──────── TEXT FOR ANALYSIS

Volara Romanza Nelson (May 18, 1892 – July 2, 1921) was an American aviator and automobile racer.

==Early life==
Volara Romanza Mayes of Twin Falls, Idaho was the daughter of William Henry Mayes and Sara Elizabeth Ownby Mayes. Always interested in mechanics, she demonstrated automobiles when they were unfamiliar in much of the rural American west. In 1914 she "appeared with great success" at the War Bonnet Round-up, an automobile race in Idaho Falls. During World War I she worked in an aircraft factory, and learned the inner workings of airplanes.

==Aviation career==
After the war, she was the first Idaho woman to hold a pilot's license, and the first woman to earn the "expert" pilot's license from the Aero Club of America. She earned her pilot's license and learned aerobatic flying at the Ralph C. Diggins flying school at Ashburn Flying Field near Chicago, Illinois, with further training at the Philadelphia Aero Service Corporation School.

Her flight certificate was #4662. "I will never forget my first flight alone," she recalled. "I made four short flights, making my landings and takeoffs in a manner which pleased me as well as my instructor, as I was his first and only woman student." She was an exhibition flyer, touring the United States performing stunts in her own plane.

==Personal life==
In 1909 Volara Mayes married Frederick Adolf Nelson, who was also involved with automobiles. They lived in Boise, Idaho and had two sons. Volara Nelson died in the summer of 1921, aged 29 years, from head injuries sustained in an auto racing accident in North Platte, Nebraska.

────────────────
──────── DATA UNDER STUDY

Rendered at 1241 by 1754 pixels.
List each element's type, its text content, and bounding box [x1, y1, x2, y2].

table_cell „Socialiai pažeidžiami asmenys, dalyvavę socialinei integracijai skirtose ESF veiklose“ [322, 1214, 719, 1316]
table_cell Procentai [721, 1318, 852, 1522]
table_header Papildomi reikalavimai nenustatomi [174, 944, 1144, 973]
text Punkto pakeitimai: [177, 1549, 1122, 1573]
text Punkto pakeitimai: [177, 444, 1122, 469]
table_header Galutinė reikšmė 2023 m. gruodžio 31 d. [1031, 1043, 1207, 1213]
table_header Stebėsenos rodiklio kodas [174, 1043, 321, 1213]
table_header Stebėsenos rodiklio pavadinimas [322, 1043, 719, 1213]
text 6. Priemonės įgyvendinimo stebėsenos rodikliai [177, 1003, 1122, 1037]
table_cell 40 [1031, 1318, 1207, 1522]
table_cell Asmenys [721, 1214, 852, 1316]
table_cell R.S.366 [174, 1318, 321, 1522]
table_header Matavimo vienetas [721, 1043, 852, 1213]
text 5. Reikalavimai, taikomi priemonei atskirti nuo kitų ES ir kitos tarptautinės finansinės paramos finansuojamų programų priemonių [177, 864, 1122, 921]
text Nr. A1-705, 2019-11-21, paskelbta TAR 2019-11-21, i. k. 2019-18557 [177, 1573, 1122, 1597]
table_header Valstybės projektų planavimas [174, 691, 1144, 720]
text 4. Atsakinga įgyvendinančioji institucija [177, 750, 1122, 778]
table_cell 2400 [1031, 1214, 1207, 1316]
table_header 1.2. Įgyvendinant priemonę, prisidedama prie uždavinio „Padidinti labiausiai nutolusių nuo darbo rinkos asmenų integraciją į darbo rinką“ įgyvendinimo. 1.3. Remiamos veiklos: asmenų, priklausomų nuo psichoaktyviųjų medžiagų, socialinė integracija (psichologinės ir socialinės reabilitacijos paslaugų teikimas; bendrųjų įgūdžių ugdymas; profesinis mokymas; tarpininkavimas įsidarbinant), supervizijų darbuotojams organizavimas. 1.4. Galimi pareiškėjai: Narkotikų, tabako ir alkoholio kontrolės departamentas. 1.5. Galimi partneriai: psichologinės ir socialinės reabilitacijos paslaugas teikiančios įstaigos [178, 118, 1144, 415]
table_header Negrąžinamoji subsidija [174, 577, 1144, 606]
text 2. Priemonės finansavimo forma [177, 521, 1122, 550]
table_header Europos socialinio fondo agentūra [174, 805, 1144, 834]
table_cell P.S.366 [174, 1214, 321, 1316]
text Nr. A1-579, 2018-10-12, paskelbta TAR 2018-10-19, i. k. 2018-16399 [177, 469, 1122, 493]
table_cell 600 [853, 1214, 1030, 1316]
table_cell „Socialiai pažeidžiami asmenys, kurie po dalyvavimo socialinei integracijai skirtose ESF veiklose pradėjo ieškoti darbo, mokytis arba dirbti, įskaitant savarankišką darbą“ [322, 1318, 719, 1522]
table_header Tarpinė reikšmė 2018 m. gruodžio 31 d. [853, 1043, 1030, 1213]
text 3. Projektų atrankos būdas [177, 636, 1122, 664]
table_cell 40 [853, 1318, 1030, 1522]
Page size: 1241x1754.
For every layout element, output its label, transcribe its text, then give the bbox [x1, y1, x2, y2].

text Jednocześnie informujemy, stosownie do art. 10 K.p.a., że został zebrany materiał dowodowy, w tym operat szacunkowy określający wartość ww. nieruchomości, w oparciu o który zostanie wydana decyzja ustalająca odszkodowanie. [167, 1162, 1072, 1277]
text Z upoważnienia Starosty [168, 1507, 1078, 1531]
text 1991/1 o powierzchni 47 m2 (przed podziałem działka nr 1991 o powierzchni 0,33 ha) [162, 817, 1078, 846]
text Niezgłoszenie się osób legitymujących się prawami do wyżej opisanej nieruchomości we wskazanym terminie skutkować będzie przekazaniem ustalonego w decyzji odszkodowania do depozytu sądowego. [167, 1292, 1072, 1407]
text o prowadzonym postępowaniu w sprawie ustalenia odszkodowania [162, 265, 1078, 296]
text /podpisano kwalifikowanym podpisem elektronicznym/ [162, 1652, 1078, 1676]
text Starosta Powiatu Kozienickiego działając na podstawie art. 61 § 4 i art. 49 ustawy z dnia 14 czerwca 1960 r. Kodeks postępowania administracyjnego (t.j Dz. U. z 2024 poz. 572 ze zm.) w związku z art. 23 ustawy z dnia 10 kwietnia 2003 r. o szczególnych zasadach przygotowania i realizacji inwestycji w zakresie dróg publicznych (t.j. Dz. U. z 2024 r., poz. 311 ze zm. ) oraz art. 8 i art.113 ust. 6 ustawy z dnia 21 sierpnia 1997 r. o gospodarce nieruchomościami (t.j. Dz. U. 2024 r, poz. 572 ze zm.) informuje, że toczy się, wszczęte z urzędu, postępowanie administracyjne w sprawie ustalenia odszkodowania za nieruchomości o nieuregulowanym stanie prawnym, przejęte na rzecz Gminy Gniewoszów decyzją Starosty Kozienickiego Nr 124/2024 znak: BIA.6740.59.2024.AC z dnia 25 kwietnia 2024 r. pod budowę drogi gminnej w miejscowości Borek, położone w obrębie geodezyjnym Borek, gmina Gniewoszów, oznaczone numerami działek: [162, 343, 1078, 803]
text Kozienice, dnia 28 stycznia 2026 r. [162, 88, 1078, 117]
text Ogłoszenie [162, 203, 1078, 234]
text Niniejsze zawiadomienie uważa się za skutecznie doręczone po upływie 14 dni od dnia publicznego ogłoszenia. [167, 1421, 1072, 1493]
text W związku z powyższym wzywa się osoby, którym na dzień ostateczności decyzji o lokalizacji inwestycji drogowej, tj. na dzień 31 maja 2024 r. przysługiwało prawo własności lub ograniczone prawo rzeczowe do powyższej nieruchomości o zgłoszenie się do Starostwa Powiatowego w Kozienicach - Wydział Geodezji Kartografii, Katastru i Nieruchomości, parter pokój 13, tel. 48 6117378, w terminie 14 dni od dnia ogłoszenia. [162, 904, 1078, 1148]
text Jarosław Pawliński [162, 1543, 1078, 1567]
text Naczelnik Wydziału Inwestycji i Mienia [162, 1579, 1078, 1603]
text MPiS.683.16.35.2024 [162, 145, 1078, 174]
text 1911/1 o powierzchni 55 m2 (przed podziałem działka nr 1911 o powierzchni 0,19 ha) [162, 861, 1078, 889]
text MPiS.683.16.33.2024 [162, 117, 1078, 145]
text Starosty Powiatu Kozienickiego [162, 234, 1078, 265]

────────────────

■ **WHAT THIS TASK INVOLVES**:
Which of Volara Nelson's family members are named in the biography of her?

■ **RESULT OF THE TASK**:
- William Henry Mayes (father)
- Sara Elizabeth Ownby Mayes (mother)
- Frederick Adolf Nelson (husband)